Thus, I am confused about this weird activation of the excitatory neuron.
Could you explain this phenomenon or how to fix it?

I haven't seen anything like that. It will be necessary for me to be able to reproduce the phenomenon with the same code you are using. If you zip it up (hoc, Python, ses, NMODL, whatever else is needed) and email it to ted dot carnevale at yale dot edu, I'll see what I can find out and be able to advise you properly.

There are two problems. The first problem is that your model cell is not very excitable. If you reduce the amplitude of the biphasic stimulus to 0 (by executing run_exp(0)), then attach an IClamp with del 1, dur 0.1, you can do some exploratory simulations. I'll send you a session file that recreates a RunControl panel, a PointProcessManager configured to be an IClamp, a parameter panel for adjusting gl, gnabar, and gkbar, and graphs that show ina, ik, and your model cell's membrane potential. I'll also include a hoc file that reads your own epidural_PN_square_wave.hoc, loads the session file, and executes run_exp(0). You can adjust the IClamp's amp and run some simulations that will show that a 6 nA current pulse is required to elicit a spike, and the spike that you get is not very impressive--it is preceded by a long latency while the cell hovers at about -35 mV, and finally, after about 5 or 6 ms, membrane potential gradually sweeps up to a brief peak at about 20 mV before it crashes down to about -90 mV. You may find it helpful to use the current graphs' "View = plot" to rescale them.

So what do you think is likely to happen if you inject a brief depolarizing current pulse that is followed almost immediately by a brief hyperpolarizing pulse of the same magnitude? The cell isn't likely to produce a recognizable spike, because the hyperpolarizing phase of the stimulus current will pull membrane potential right back down. It won't have 5 or 6 ms to sit around at -35 mV waiting for inward current to outweigh outward current.

And that's exactly what happens. Reduce the IClamp's amp to 0. Now you can adjust the "extracellular stimulus" by executing run_exp() with an appropriate argument at the oc> prompt, and you'll see the resulting stimulus and what happens to ina, ik, and membrane potential.

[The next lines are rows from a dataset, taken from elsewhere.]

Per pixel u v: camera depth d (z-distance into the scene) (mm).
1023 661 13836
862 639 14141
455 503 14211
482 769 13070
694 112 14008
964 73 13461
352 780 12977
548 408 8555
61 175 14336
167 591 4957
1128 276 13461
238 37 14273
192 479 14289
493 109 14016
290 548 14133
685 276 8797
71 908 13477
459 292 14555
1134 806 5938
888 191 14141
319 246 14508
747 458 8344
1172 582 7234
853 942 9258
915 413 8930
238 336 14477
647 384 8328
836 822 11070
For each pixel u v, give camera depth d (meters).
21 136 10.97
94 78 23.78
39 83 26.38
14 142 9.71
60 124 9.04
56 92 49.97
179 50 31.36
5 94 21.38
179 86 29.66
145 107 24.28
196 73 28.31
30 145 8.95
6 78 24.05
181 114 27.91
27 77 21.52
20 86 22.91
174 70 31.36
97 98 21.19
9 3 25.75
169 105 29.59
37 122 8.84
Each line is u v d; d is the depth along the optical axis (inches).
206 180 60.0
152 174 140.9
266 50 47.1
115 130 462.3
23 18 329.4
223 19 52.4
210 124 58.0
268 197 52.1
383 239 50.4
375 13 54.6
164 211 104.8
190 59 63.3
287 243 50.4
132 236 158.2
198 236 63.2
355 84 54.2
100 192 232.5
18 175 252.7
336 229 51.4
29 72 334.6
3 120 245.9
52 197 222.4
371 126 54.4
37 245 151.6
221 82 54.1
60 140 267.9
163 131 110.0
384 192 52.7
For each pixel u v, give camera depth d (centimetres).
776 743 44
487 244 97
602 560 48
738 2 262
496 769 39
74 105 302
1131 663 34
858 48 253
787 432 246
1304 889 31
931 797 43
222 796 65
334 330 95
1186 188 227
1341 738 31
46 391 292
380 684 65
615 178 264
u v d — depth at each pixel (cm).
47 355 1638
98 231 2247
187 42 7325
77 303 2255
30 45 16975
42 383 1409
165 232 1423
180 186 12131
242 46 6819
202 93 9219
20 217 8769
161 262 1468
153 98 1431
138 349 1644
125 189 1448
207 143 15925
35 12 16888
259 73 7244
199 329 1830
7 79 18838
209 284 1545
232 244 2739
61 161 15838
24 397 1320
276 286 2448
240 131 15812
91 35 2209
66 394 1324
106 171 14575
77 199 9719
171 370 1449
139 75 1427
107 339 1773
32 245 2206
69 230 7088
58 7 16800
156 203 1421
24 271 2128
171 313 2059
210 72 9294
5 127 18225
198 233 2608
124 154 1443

Your nicely synthesized stimulus current is a balanced biphasic pair of current pulses. The duration of each pulse is much shorter than membrane time constant, and the interval between them is also much shorter than membrane time constant. The first pulse injects depolarizing charge into the cell, and the second pulse removes that charge. If all ionic conductances are reduced to 0 (you can do that by changing the values of gnabar, gkbar, and gl in the parameter panel), the cell ends at the same potential as its initial potential, which confirms that the injected current is "charge balanced." The depolarizing phase of the injected current charges membrane capacitance, and the hyperpolarizing phase removes that charge. The peak amplitude of the depolarization is proportional to the charge injected by the depolarizing phase of the stimulus.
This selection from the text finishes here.